Case ID: wash_74/html/0373-01.html
Source: Caselaw Access Project
Author: {"author": "Parker, J.", "license": "Public Domain", "url": "https://static.case.law/"}
Date Created: 2024-08-24T03:29:51.129683

[No. 11286.
    Department One.
    July 18, 1913.]
    Robert Lavner, Respondent, v. Independent Light & Water Company, Appellant.
      
    
    Nuisance — Private Nuisances — Smoke and Soot — Liability—Relief. Where smoke, soot, and fumes from a gas manufacturing plant were cast upon plaintiff’s residence property to such an extent as to become the direct cause of substantial discomfort and inconvenience and tp materially diminish its earning power, the plaintiff is entitled to an injunction and to damages for the losses sustained.
    Appeal from a judgment of the superior court for Clarke county, Mitchell, J., entered October 8, 1912, upon findings in favor of the plaintiff, in an action for damages and to enjoin a nuisance, tried to the court.
    Affirmed.
    
      Charles A. Johns and Miller, Crass <§■ Wilkinson, for appellant.
    
      Donald McMaster, for respondent.
    
      
       Reported in 133 Pac. 592.
    
   Parker, J.

— The plaintiff commenced this action seeking recovery of damages from the defendant, which he claims resulted to him from the casting of large quantities of soot, lamp black, and noxious fumes from the defendant’s gas manufacturing plant upon residence property owned by him and situated near the defendant’s plant, and also seeking an injunction restraining the continuation thereof; claiming such casting of soot, lamp black, and noxious fumes upon his property to be a nuisance. A trial before the court resulted in findings and judgment in favor of the plaintiff awarding him $800 damages for past injuries and also an injunction as prayed for. From this disposition of the cause, the defendant has appealed.

Some two years prior to the commencement of this action, appellant constructed an oil gas manufacturing plant in the city of Vancouver, which it has operated since then. Since several years prior to the construction of appellant’s plant, respondent has owned three dwelling houses situated near its present location. The evidence tends strongly to show, and we think is amply sufficient to warrant the trial court in believing, the following: In the operation of appellant’s plant, oil is used as fuel, and there is emitted therefrom smoke, soot, lamp black, and noxious fumes. The prevailing winds are directly from appellant’s plant towards respondent’s dwelling houses, and prior to the trial of this action there was cast upon respondent’s property from appellant’s plant large quantities of smoke, soot, lamp black, and noxious fumes, which also penetrated into his houses, thereby rendering them much less desirable for occupancy as dwellings than they would be in the absence of the smoke, soot, and noxious fumes he complains of. This compelled the respondent to rent his dwellings at much less per month than he would otherwise have been able to obtain for them, and it also resulted in his having some difficulty in keeping his tenants, some of whom vacated his houses for that reason. Respondent was thus damaged, up to the time of the commencement of this action, by reason of loss of rents at least to the extent of $300, which sum the court found in his favor. At the time of the trial of this action, continued operation of appellant’s plant in the same manner was threatened.

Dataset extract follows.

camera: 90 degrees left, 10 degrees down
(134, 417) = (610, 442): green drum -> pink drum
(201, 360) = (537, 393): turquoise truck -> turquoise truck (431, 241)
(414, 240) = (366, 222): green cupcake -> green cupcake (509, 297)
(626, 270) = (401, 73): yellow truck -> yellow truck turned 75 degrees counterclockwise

This, like all cases of nuisance of this character, must depend upon its own peculiar circumstances, in view of the fact that appellant was carrying on a lawful business and respondent’s injury resulted from the operation of that business. The law has been unable to lay down any very exact test as to when a person damaged by smoke and fumes from such a plant is entitled to relief by way of injunction or damages. As said in 1 Wood, Nuisances (3d ed.), § 497:

“No precise test can be given as applicable to all cases, but the question of nuisance is one of fact, and must be determined by the jury from the circumstances of each case.”

We think, however, in view of all the circumstances surrounding this controversy, the learned trial court was warranted in concluding that the smoke, soot, and fumes cast upon respondent’s property was of such character as to become the direct cause of substantial discomfort and inconvenience to respondent’s tenants and that it materially diminished the earning value of his property, and that respondent was entitled to the relief granted. Joyce, Nuisances, § 135; McGill v. Pintsch Compressing Co., 140 Iowa 429, 118 N. W. 786, 20 L. R. A. (N. S.) 466. We have not lost sight of our holding in DeKay v. North Yakima & Valley R. Co., 71 Wash. 648, 129 Pac. 574, but we do not regard our holding in that case as in conflict with our conclusions in this case.

We are of the opinion that the learned trial court correctly disposed of the cause, and, therefore, affirm the judgment.

Mount, Gose, and Chadwick, JJ., concur.